[WHAT THE TASK REQUIRES]
Print the lines from the one containing "Rank the series" through the one containing "What are all", both included, word for word, and omit the pictures.

[AVAILABLE DATA]

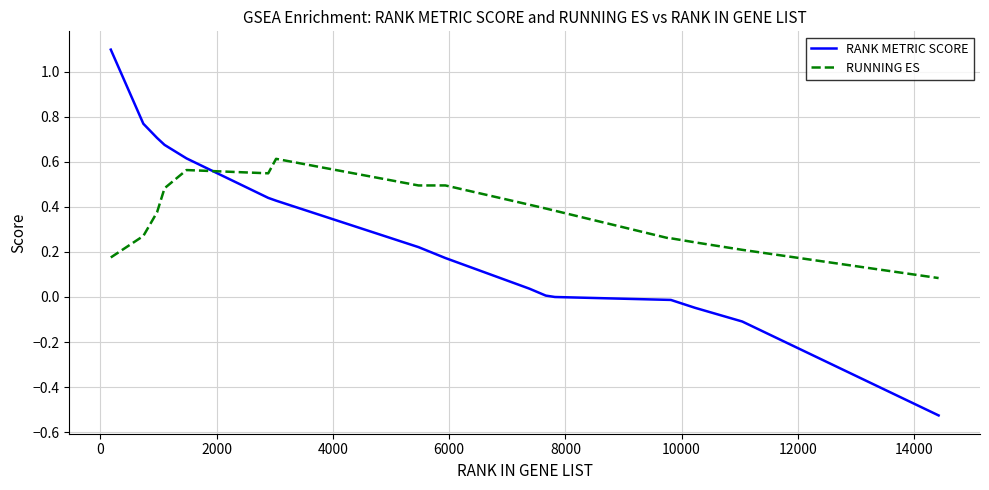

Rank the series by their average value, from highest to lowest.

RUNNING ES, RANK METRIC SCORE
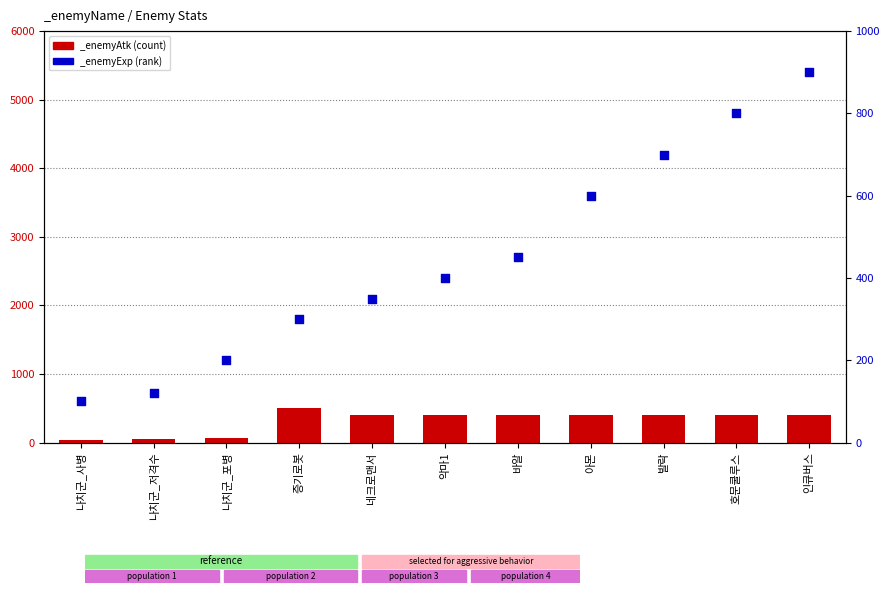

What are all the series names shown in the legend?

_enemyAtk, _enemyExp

---

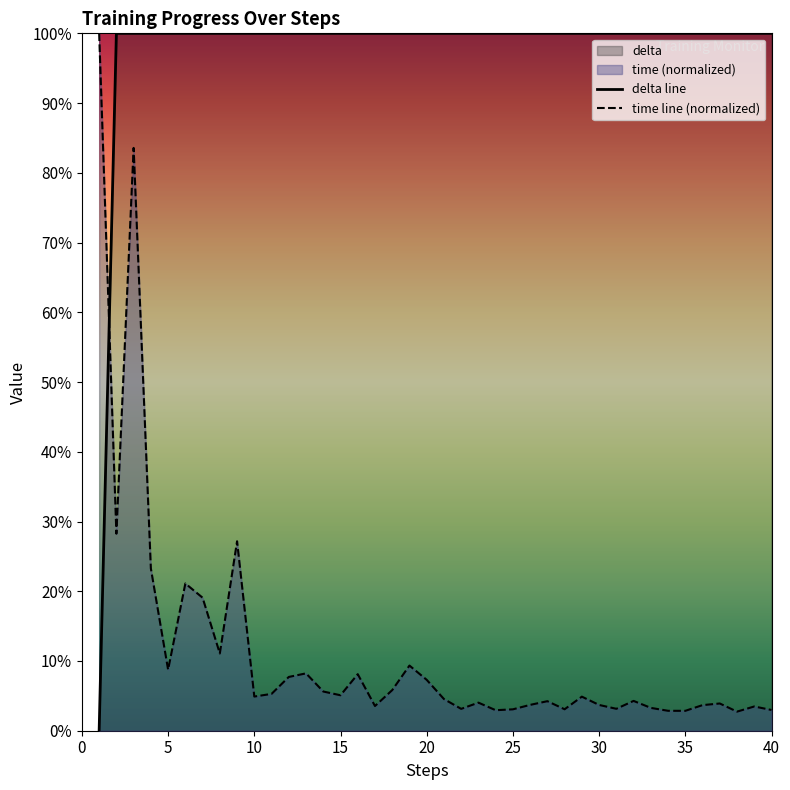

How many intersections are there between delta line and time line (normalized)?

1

[REPLY TO THE EXERCISE]
Rank the series by their average value, from highest to lowest.

RUNNING ES, RANK METRIC SCORE

What are all the series names shown in the legend?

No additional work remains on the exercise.